Directions for this task » Return every line of the items below verbatim, from the first item through the last, with no changes.

Stored records »
..........

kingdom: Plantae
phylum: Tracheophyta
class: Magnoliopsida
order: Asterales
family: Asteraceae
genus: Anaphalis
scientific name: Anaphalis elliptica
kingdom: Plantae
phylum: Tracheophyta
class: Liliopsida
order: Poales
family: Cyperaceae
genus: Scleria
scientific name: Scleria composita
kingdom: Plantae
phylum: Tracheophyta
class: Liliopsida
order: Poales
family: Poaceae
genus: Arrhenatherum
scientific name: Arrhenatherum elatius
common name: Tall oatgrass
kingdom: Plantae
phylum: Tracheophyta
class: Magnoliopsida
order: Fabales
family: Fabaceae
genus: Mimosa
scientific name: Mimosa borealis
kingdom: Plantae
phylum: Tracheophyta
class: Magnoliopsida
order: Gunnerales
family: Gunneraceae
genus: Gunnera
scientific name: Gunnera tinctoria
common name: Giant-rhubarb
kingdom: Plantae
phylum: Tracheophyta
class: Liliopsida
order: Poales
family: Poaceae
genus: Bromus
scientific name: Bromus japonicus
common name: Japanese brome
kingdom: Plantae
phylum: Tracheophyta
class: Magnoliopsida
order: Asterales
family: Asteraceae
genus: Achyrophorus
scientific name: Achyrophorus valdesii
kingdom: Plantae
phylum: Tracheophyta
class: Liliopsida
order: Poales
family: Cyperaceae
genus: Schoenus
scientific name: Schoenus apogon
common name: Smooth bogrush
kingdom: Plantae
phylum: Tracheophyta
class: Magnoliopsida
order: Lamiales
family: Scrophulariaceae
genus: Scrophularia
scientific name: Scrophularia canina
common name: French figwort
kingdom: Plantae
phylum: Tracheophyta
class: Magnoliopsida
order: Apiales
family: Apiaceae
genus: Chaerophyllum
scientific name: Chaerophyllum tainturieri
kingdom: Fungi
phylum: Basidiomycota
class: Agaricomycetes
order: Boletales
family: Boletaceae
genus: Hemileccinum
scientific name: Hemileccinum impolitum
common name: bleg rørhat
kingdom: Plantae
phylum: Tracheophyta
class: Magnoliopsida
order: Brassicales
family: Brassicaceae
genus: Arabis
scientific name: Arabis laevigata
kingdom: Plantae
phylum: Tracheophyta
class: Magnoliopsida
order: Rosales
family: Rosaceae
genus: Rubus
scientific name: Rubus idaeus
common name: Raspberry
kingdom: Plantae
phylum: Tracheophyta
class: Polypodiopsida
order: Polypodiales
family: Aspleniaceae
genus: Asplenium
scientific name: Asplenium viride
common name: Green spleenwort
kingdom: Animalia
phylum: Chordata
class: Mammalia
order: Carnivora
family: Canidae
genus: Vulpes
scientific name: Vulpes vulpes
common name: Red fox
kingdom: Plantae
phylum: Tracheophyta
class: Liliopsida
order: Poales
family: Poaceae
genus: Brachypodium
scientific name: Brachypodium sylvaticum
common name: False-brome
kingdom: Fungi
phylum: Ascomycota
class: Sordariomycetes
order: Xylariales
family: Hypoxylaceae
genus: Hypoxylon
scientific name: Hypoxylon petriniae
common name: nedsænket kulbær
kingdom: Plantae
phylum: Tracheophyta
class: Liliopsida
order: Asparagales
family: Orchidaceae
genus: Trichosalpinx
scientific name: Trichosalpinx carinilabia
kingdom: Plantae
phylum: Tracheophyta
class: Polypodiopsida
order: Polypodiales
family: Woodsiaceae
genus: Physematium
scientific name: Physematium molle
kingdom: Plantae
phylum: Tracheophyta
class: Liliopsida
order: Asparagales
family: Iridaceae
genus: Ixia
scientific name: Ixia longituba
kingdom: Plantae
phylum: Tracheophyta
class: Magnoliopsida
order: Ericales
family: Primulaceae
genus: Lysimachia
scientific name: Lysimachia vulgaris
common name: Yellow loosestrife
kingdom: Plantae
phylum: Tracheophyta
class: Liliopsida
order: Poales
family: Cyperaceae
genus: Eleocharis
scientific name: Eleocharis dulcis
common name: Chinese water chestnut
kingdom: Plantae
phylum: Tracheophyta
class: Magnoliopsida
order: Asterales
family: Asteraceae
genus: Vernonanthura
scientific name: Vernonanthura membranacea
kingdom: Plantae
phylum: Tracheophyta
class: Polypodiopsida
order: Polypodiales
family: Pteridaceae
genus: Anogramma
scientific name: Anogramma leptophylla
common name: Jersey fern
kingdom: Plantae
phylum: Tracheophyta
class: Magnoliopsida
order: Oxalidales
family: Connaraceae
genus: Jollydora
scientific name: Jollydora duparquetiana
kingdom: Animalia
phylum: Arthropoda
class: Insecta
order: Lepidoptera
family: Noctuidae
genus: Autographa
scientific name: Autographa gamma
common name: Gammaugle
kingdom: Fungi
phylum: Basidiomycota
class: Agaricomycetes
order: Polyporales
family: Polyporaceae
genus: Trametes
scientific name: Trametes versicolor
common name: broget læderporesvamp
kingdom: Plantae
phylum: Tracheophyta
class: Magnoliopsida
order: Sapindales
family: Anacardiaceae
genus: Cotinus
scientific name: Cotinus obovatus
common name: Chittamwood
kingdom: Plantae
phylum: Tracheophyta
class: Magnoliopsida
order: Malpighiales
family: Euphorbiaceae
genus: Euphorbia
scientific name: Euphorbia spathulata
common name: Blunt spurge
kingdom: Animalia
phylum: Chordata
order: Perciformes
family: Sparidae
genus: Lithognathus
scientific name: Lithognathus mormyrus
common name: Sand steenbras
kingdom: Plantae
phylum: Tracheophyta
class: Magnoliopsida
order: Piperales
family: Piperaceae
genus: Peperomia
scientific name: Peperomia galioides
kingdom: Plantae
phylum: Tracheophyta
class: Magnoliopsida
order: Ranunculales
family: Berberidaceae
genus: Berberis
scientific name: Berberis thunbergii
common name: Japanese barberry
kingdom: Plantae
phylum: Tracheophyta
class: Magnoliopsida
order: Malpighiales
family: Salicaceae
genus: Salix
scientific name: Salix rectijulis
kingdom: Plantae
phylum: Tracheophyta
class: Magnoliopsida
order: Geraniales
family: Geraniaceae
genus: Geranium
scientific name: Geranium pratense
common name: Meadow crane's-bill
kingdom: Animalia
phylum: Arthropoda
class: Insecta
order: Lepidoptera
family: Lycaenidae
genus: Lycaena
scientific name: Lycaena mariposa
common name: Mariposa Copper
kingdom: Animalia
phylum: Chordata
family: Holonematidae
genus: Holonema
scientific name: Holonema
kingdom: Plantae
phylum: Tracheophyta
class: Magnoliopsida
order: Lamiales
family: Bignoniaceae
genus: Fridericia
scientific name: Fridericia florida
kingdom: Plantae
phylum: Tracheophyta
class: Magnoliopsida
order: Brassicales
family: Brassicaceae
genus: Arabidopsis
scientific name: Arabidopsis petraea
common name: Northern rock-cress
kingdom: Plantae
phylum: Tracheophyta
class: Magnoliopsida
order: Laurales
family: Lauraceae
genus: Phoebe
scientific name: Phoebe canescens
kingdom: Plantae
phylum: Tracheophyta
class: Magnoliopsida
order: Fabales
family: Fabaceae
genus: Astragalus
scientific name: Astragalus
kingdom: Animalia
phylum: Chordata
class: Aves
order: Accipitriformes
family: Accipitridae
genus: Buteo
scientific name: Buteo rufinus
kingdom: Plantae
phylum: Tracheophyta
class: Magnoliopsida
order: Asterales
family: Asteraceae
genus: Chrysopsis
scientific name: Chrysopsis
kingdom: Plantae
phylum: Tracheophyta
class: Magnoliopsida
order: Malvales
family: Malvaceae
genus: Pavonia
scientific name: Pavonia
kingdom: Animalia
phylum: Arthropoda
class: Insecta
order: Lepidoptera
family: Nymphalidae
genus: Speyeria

..........

Task solution »
kingdom: Plantae
phylum: Tracheophyta
class: Magnoliopsida
order: Asterales
family: Asteraceae
genus: Anaphalis
scientific name: Anaphalis elliptica
kingdom: Plantae
phylum: Tracheophyta
class: Liliopsida
order: Poales
family: Cyperaceae
genus: Scleria
scientific name: Scleria composita
kingdom: Plantae
phylum: Tracheophyta
class: Liliopsida
order: Poales
family: Poaceae
genus: Arrhenatherum
scientific name: Arrhenatherum elatius
common name: Tall oatgrass
kingdom: Plantae
phylum: Tracheophyta
class: Magnoliopsida
order: Fabales
family: Fabaceae
genus: Mimosa
scientific name: Mimosa borealis
kingdom: Plantae
phylum: Tracheophyta
class: Magnoliopsida
order: Gunnerales
family: Gunneraceae
genus: Gunnera
scientific name: Gunnera tinctoria
common name: Giant-rhubarb
kingdom: Plantae
phylum: Tracheophyta
class: Liliopsida
order: Poales
family: Poaceae
genus: Bromus
scientific name: Bromus japonicus
common name: Japanese brome
kingdom: Plantae
phylum: Tracheophyta
class: Magnoliopsida
order: Asterales
family: Asteraceae
genus: Achyrophorus
scientific name: Achyrophorus valdesii
kingdom: Plantae
phylum: Tracheophyta
class: Liliopsida
order: Poales
family: Cyperaceae
genus: Schoenus
scientific name: Schoenus apogon
common name: Smooth bogrush
kingdom: Plantae
phylum: Tracheophyta
class: Magnoliopsida
order: Lamiales
family: Scrophulariaceae
genus: Scrophularia
scientific name: Scrophularia canina
common name: French figwort
kingdom: Plantae
phylum: Tracheophyta
class: Magnoliopsida
order: Apiales
family: Apiaceae
genus: Chaerophyllum
scientific name: Chaerophyllum tainturieri
kingdom: Fungi
phylum: Basidiomycota
class: Agaricomycetes
order: Boletales
family: Boletaceae
genus: Hemileccinum
scientific name: Hemileccinum impolitum
common name: bleg rørhat
kingdom: Plantae
phylum: Tracheophyta
class: Magnoliopsida
order: Brassicales
family: Brassicaceae
genus: Arabis
scientific name: Arabis laevigata
kingdom: Plantae
phylum: Tracheophyta
class: Magnoliopsida
order: Rosales
family: Rosaceae
genus: Rubus
scientific name: Rubus idaeus
common name: Raspberry
kingdom: Plantae
phylum: Tracheophyta
class: Polypodiopsida
order: Polypodiales
family: Aspleniaceae
genus: Asplenium
scientific name: Asplenium viride
common name: Green spleenwort
kingdom: Animalia
phylum: Chordata
class: Mammalia
order: Carnivora
family: Canidae
genus: Vulpes
scientific name: Vulpes vulpes
common name: Red fox
kingdom: Plantae
phylum: Tracheophyta
class: Liliopsida
order: Poales
family: Poaceae
genus: Brachypodium
scientific name: Brachypodium sylvaticum
common name: False-brome
kingdom: Fungi
phylum: Ascomycota
class: Sordariomycetes
order: Xylariales
family: Hypoxylaceae
genus: Hypoxylon
scientific name: Hypoxylon petriniae
common name: nedsænket kulbær
kingdom: Plantae
phylum: Tracheophyta
class: Liliopsida
order: Asparagales
family: Orchidaceae
genus: Trichosalpinx
scientific name: Trichosalpinx carinilabia
kingdom: Plantae
phylum: Tracheophyta
class: Polypodiopsida
order: Polypodiales
family: Woodsiaceae
genus: Physematium
scientific name: Physematium molle
kingdom: Plantae
phylum: Tracheophyta
class: Liliopsida
order: Asparagales
family: Iridaceae
genus: Ixia
scientific name: Ixia longituba
kingdom: Plantae
phylum: Tracheophyta
class: Magnoliopsida
order: Ericales
family: Primulaceae
genus: Lysimachia
scientific name: Lysimachia vulgaris
common name: Yellow loosestrife
kingdom: Plantae
phylum: Tracheophyta
class: Liliopsida
order: Poales
family: Cyperaceae
genus: Eleocharis
scientific name: Eleocharis dulcis
common name: Chinese water chestnut
kingdom: Plantae
phylum: Tracheophyta
class: Magnoliopsida
order: Asterales
family: Asteraceae
genus: Vernonanthura
scientific name: Vernonanthura membranacea
kingdom: Plantae
phylum: Tracheophyta
class: Polypodiopsida
order: Polypodiales
family: Pteridaceae
genus: Anogramma
scientific name: Anogramma leptophylla
common name: Jersey fern
kingdom: Plantae
phylum: Tracheophyta
class: Magnoliopsida
order: Oxalidales
family: Connaraceae
genus: Jollydora
scientific name: Jollydora duparquetiana
kingdom: Animalia
phylum: Arthropoda
class: Insecta
order: Lepidoptera
family: Noctuidae
genus: Autographa
scientific name: Autographa gamma
common name: Gammaugle
kingdom: Fungi
phylum: Basidiomycota
class: Agaricomycetes
order: Polyporales
family: Polyporaceae
genus: Trametes
scientific name: Trametes versicolor
common name: broget læderporesvamp
kingdom: Plantae
phylum: Tracheophyta
class: Magnoliopsida
order: Sapindales
family: Anacardiaceae
genus: Cotinus
scientific name: Cotinus obovatus
common name: Chittamwood
kingdom: Plantae
phylum: Tracheophyta
class: Magnoliopsida
order: Malpighiales
family: Euphorbiaceae
genus: Euphorbia
scientific name: Euphorbia spathulata
common name: Blunt spurge
kingdom: Animalia
phylum: Chordata
order: Perciformes
family: Sparidae
genus: Lithognathus
scientific name: Lithognathus mormyrus
common name: Sand steenbras
kingdom: Plantae
phylum: Tracheophyta
class: Magnoliopsida
order: Piperales
family: Piperaceae
genus: Peperomia
scientific name: Peperomia galioides
kingdom: Plantae
phylum: Tracheophyta
class: Magnoliopsida
order: Ranunculales
family: Berberidaceae
genus: Berberis
scientific name: Berberis thunbergii
common name: Japanese barberry
kingdom: Plantae
phylum: Tracheophyta
class: Magnoliopsida
order: Malpighiales
family: Salicaceae
genus: Salix
scientific name: Salix rectijulis
kingdom: Plantae
phylum: Tracheophyta
class: Magnoliopsida
order: Geraniales
family: Geraniaceae
genus: Geranium
scientific name: Geranium pratense
common name: Meadow crane's-bill
kingdom: Animalia
phylum: Arthropoda
class: Insecta
order: Lepidoptera
family: Lycaenidae
genus: Lycaena
scientific name: Lycaena mariposa
common name: Mariposa Copper
kingdom: Animalia
phylum: Chordata
family: Holonematidae
genus: Holonema
scientific name: Holonema
kingdom: Plantae
phylum: Tracheophyta
class: Magnoliopsida
order: Lamiales
family: Bignoniaceae
genus: Fridericia
scientific name: Fridericia florida
kingdom: Plantae
phylum: Tracheophyta
class: Magnoliopsida
order: Brassicales
family: Brassicaceae
genus: Arabidopsis
scientific name: Arabidopsis petraea
common name: Northern rock-cress
kingdom: Plantae
phylum: Tracheophyta
class: Magnoliopsida
order: Laurales
family: Lauraceae
genus: Phoebe
scientific name: Phoebe canescens
kingdom: Plantae
phylum: Tracheophyta
class: Magnoliopsida
order: Fabales
family: Fabaceae
genus: Astragalus
scientific name: Astragalus
kingdom: Animalia
phylum: Chordata
class: Aves
order: Accipitriformes
family: Accipitridae
genus: Buteo
scientific name: Buteo rufinus
kingdom: Plantae
phylum: Tracheophyta
class: Magnoliopsida
order: Asterales
family: Asteraceae
genus: Chrysopsis
scientific name: Chrysopsis
kingdom: Plantae
phylum: Tracheophyta
class: Magnoliopsida
order: Malvales
family: Malvaceae
genus: Pavonia
scientific name: Pavonia
kingdom: Animalia
phylum: Arthropoda
class: Insecta
order: Lepidoptera
family: Nymphalidae
genus: Speyeria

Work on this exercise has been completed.